Carberry blickte immer grimmiger drein. „Glaube ich! Nun hör sich das einer an!“

„Der Wind trägt die Laute zu uns herüber“, sagte der Seewolf. Er lauschte selbst danach, vermochte jedoch außer einigen Geräuschen, die aus dem Dschungel im Zentrum der Insel herüberwehten und bestimmt von Tieren stammten, nichts herauszuhören.

„Suchen wir zuerst die Quelle“, sagte er deshalb. „Anschließend steigen wir auf einen der Berge und halten Umschau. Vielleicht sehen wir dann ja, was die Ursache für die Schreie war. Können das keine Affen oder Vögel gewesen sein, Bill?“

„Durchaus. Ich bin wirklich nicht sicher. Tut mir leid, Sir.“

„Schon gut, Bill.“

„Das nächste Mal hältst du am besten gleich deine Luke, du Dorsch“, sagte der Profos.

Old O’Flynn warf Big Old Shane einen Seitenblick zu und sagte leise: „Ich ahne es nicht nur, ich weiß jetzt, daß ich den Sand nicht fressen werde.“

Hasard drang als erster in das Gebüsch unter den Palmen ein, und seine sieben Begleiter folgten ihm rasch, um den Anschluß nicht zu verlieren.

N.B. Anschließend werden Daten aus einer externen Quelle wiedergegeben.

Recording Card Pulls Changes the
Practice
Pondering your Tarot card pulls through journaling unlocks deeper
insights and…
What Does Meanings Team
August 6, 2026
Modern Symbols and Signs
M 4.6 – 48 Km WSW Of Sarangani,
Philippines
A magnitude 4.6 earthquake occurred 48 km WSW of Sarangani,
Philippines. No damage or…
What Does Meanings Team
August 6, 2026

Ben Brighton, der Erste Offizier und Bootsmann der „Isabella“, und die anderen Männer, die an Bord der Galeone zurückgeblieben waren, sahen ihren Kameraden mit gemischten Gefühlen nach. War der Friede dieser Insel nicht trügerisch und unheilverkündend?

Keiner von ihnen vermochte sich auch nur auszumalen, was sich zu dieser Zeit vor dem Ostufer von Martinique bei den Korallenriffen abspielte.

Einen genauen Überblick über die Geschehnisse zu beiden Seiten der Insel hatte in diesem Moment praktisch nur ein Mann.

Dieser Mann hieß Regis La Menthe.

Weder der Seewolf noch sonst jemand von der „Isabella“ war diesem La Menthe je zuvor begegnet, und auch umgekehrt hatte La Menthe nicht die geringste Ahnung, wer die Männer sein mochten, die vom Strand der Westbucht her ins Innere der Insel vordrangen.

Dennoch sollte es zwischen ihnen zu einer Begegnung kommen, zu einem sehr unerfreulichen Treffen allerdings.